HOW TO COMPLETE THIS TASK: Show every line of the listing below that contains the word "acoustique".

[Collected data]
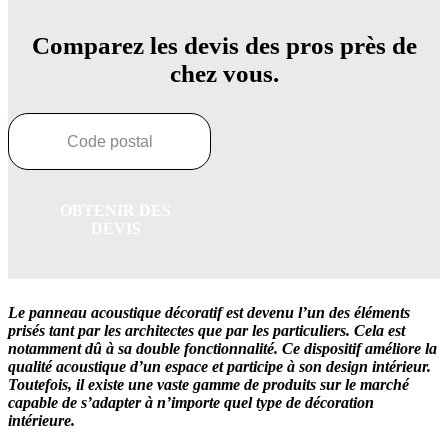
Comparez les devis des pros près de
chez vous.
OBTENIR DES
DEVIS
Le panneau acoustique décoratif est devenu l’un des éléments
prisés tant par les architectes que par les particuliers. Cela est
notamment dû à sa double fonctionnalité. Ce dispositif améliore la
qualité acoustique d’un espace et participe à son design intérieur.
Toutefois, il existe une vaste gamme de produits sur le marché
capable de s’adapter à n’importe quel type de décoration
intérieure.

* * *

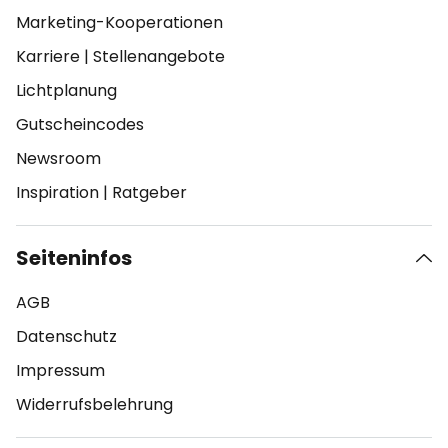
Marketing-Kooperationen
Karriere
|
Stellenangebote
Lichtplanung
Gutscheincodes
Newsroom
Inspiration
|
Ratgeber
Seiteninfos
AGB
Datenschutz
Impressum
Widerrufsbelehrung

FINISHED EXERCISE:
Le panneau acoustique décoratif est devenu l’un des éléments
qualité acoustique d’un espace et participe à son design intérieur.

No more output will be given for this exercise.